#### Extract to read ####

Bambatha Rebellion Began with Nonviolent Tax Refusal

Today: some news about the Bambatha Rebellion in . First, from the Clarence and Richmond Examiner:

Native Rising in Natal.

 “The Times’” Johannesburg correspondent, who has visited Natal, reports that the situation is rather more disquieting than officially represented. The natives have been defying the magistrates and meeting the collection of taxes with passive resistance.

Owing to the extra expense the Natal Government refrains from dealing with the situation as a whole. “The Times” says the Government ought to collect the taxes by backing up the magistrates with an Imperial mobile column.

A considerable number of Zulus employed on the Rand are starting for Natal, and some say that their king is summoning them.

The Government of Natal has accepted the offer of the Chief Umveli to supply natives to assist in capturing the rebels who are of his tribe, and who are 50 in number. All other natives are quiet.

The hut tax of 14s. a dwelling will be unfailingly paid as heretofore. Those paying it will not pay the poll tax, which is apart from the hut tax, and similar to an impost on European and other unmarried adults. The poll tax chiefly affects young bloods who do not own kraals.

Lieutenant-General Sir H.J.T. Hilyard, General Commanding-in-Chief in South Africa offers an unlimited number of troops to quell the revolt.

####

*About this task:* Write the next part of the article on the Bambatha Rebellion, picking up after its final sentence. The records below were taken from a different source than the text above.

#### Material shown ####

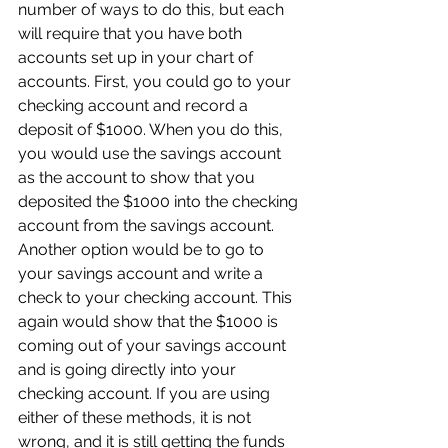
number of ways to do this, but each 
will require that you have both 
accounts set up in your chart of 
accounts. First, you could go to your 
checking account and record a 
deposit of $1000. When you do this, 
you would use the savings account 
as the account to show that you 
deposited the $1000 into the checking 
account from the savings account. 
Another option would be to go to 
your savings account and write a 
check to your checking account. This 
again would show that the $1000 is 
coming out of your savings account 
and is going directly into your 
checking account. If you are using 
either of these methods, it is not 
wrong, and it is still getting the funds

####

*Answer to the exercise:*
 Three chiefs and 500 natives of Natal have thanked the Secretary for Native Affairs for the visit paid to them, and have promised to pay the poll tax. The tension regarding the probable native rising is now relieved.

 Two natives who were found guilty of the attack on the police in the Richmond district have been court-martialled and shot in the presence of their tribe. The authorities have ordered the tribe to arrest the others, and the kraals and crops of the natives implicated have been destroyed. All is now quiet.

Next, from the Hobart, Tasmania Mercury:

Natal Native Trouble.

Colonel Mackensie’s force has arrested the principal agitator in connection with the resistance shown to the payment of the poll tax in Natal.

The man arrested is an educated native.

Ironically, perhaps, Mohandas Gandhi, later famous as a pacifist and a tax resister, served as a volunteer with the British army (as a medic) in the suppression of the Bambatha rebellion.